Foster + Partners and Arup were selected by the California High-Speed Rail Authority to design the Merced, Fresno, Kings/Tulare and Bakersfield stations that will serve high-speed rail riders on the initial 171-mile segment in Southern California. The two firms will collaborate on planning, architecture and engineering for the stations, which will serve as design models for other stations planned on the total 500-mile route. In the first phase, the firms will provide design development and configuration footprint for each station site with an option to progress to the next phase, which will include final design, construction-ready documents, construction and commissioning support. The first phase is expected to last 30 months.
Harsco Rail obtained a five-year stoneblower operation and maintenance contract with Network Rail in the United Kingdom. Under the $130 million contract, Harsco will operate and maintain 14 Network Rail stoneblowers, which automate the track repair and restoration process. The companies have partnered on switch and crossing rail grinders since 2004 and mobile maintenance train services since 2020.
Arcadis was selected by Siemens Real Estate to provide project management services for construction of the $220 million rolling stock manufacturing facility in Lexington, North Carolina. Arcadis will manage construction of the plant, where passenger-rail cars and locomotives will be built. Arcadis also will provide maintenance and customer service for site operations. Arcadis has worked with Siemens on the project by helping to identify site options and assisting with project design cost estimation.

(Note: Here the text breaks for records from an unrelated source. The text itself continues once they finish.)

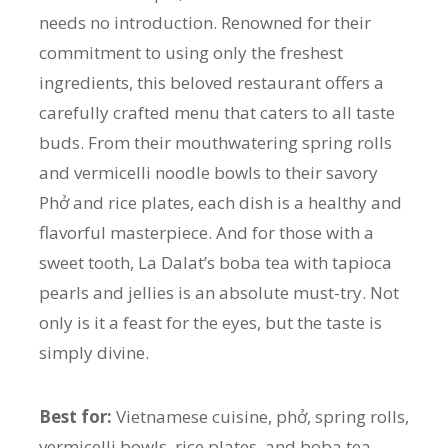
needs no introduction. Renowned for their
commitment to using only the freshest
ingredients, this beloved restaurant offers a
carefully crafted menu that caters to all taste
buds. From their mouthwatering spring rolls
and vermicelli noodle bowls to their savory
Phở and rice plates, each dish is a healthy and
flavorful masterpiece. And for those with a
sweet tooth, La Dalat’s boba tea with tapioca
pearls and jellies is an absolute must-try. Not
only is it a feast for the eyes, but the taste is
simply divine.
Best for:
Vietnamese cuisine, phở, spring rolls,
vermicelli bowls, rice plates, and boba tea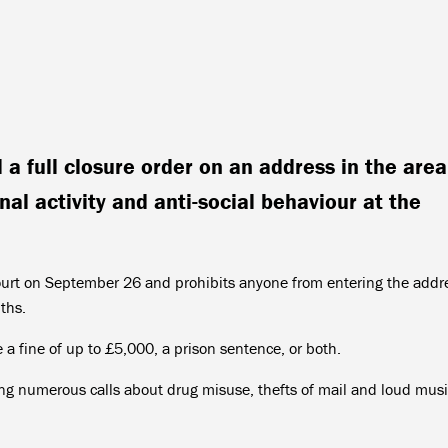
a full closure order on an address in the area
nal activity and anti-social behaviour at the
ourt on September 26 and prohibits anyone from entering the addr
nths.
a fine of up to £5,000, a prison sentence, or both.
ving numerous calls about drug misuse, thefts of mail and loud mus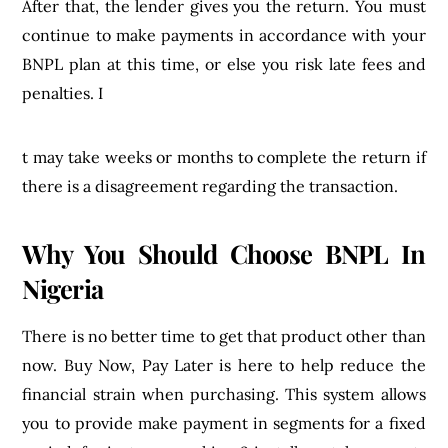
After that, the lender gives you the return. You must
continue to make payments in accordance with your
BNPL plan at this time, or else you risk late fees and
penalties. I
t may take weeks or months to complete the return if
there is a disagreement regarding the transaction.
Why You Should Choose BNPL In
Nigeria
There is no better time to get that product other than
now. Buy Now, Pay Later is here to help reduce the
financial strain when purchasing. This system allows
you to provide make payment in segments for a fixed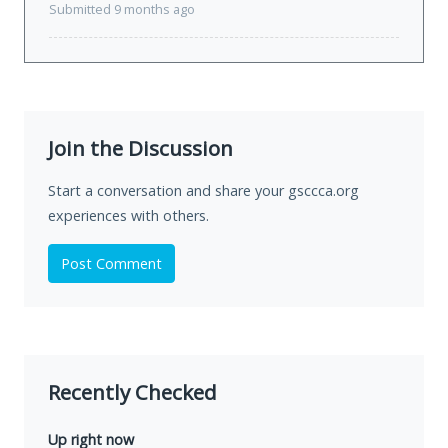
Submitted 9 months ago
Join the Discussion
Start a conversation and share your gsccca.org
experiences with others.
Post Comment
Recently Checked
Up right now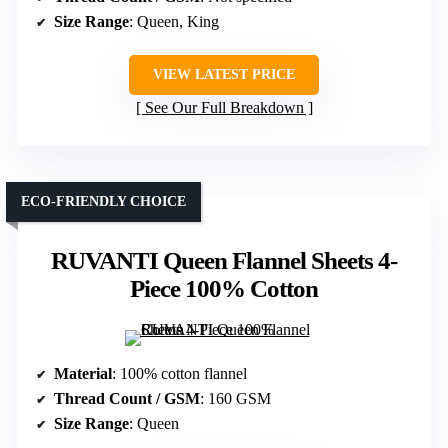
Size Range
: Queen, King
VIEW LATEST PRICE
See Our Full Breakdown
ECO-FRIENDLY CHOICE
RUVANTI Queen Flannel Sheets 4-
Piece 100% Cotton
Material
: 100% cotton flannel
Thread Count / GSM
: 160 GSM
Size Range
: Queen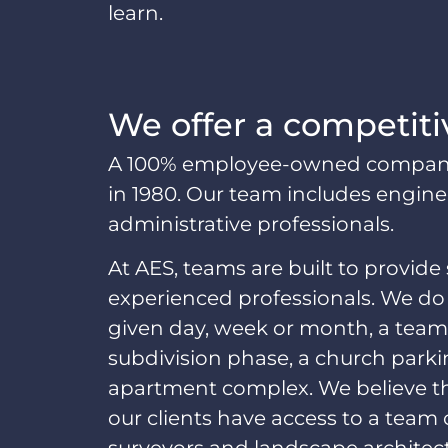
learn.
We offer a competiti
A 100% employee-owned company, 
in 1980. Our team includes engineer
administrative professionals.
At AES, teams are built to provide 
experienced professionals. We do 
given day, week or month, a team,
subdivision phase, a church parki
apartment complex. We believe th
our clients have access to a team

The Greenbrier Cos. reported net earnings of $33 million, or 97 cents per diluted share, on revenue of $1.1 billion for second-quarter FY2023, which ended Feb. 28. The company reported 4,500 orders for new rail cars valued at $580 million, and 7,600 unit deliveries in the quarter. Greenbrier also reported a backlog of 25,900 units with an estimated value of $3.1 billion, excluding rail-car conversion backlog of 1,200 units valued at $100 million. Greenbrier estimates revenue of $3.4 billion to $3.7 billion for the fiscal year based on current trends and production schedules.